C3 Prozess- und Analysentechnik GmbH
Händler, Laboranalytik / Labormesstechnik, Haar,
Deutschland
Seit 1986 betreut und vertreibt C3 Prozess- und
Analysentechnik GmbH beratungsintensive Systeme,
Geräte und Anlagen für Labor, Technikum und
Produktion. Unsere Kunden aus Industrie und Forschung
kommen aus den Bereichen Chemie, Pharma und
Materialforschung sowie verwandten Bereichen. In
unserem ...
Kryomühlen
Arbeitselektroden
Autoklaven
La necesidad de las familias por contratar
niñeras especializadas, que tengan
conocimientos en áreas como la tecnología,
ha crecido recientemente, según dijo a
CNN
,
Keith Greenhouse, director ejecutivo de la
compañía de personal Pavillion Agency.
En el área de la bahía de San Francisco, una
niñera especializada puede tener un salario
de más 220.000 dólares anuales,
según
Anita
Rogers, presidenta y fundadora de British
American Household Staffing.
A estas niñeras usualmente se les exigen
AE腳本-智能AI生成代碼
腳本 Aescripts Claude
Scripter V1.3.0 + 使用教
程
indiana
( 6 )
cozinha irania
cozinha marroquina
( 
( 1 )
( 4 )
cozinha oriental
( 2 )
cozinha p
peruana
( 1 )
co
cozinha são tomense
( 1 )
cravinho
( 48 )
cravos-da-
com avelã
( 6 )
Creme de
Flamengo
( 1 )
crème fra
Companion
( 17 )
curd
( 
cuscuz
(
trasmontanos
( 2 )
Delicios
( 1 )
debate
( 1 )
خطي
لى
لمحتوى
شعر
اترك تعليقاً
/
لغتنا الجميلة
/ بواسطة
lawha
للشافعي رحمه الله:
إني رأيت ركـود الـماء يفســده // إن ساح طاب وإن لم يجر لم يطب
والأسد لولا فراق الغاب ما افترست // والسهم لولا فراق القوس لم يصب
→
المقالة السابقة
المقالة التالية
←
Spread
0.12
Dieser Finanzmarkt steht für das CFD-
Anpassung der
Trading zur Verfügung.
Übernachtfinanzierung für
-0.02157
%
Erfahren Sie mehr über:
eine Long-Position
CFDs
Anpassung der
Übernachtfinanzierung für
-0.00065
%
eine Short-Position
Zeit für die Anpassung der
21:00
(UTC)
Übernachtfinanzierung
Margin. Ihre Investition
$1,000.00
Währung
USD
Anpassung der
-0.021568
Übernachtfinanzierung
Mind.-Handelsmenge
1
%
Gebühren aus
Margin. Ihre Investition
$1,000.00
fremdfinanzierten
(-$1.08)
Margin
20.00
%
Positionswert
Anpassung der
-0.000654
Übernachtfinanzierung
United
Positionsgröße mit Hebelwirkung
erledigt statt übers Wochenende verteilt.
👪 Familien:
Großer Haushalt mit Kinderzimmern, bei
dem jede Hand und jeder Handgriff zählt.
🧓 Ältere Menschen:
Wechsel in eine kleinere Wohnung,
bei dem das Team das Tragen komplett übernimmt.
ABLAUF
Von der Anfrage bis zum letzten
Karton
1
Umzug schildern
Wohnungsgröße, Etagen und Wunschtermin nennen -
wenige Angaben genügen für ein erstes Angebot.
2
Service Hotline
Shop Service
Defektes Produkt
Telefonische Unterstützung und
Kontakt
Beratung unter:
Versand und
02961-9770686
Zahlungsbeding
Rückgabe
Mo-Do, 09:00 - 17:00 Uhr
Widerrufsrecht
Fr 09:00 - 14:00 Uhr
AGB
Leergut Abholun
○ ○ ○
▶ _Exercise objective_:
Write out the entries word for word, starting at their very first line and ending at the line that contains "niñera especializada puede tener un salario", with both of those lines included.

▶ _Finished exercise_:
C3 Prozess- und Analysentechnik GmbH
Händler, Laboranalytik / Labormesstechnik, Haar,
Deutschland
Seit 1986 betreut und vertreibt C3 Prozess- und
Analysentechnik GmbH beratungsintensive Systeme,
Geräte und Anlagen für Labor, Technikum und
Produktion. Unsere Kunden aus Industrie und Forschung
kommen aus den Bereichen Chemie, Pharma und
Materialforschung sowie verwandten Bereichen. In
unserem ...
Kryomühlen
Arbeitselektroden
Autoklaven
La necesidad de las familias por contratar
niñeras especializadas, que tengan
conocimientos en áreas como la tecnología,
ha crecido recientemente, según dijo a
CNN
,
Keith Greenhouse, director ejecutivo de la
compañía de personal Pavillion Agency.
En el área de la bahía de San Francisco, una
niñera especializada puede tener un salario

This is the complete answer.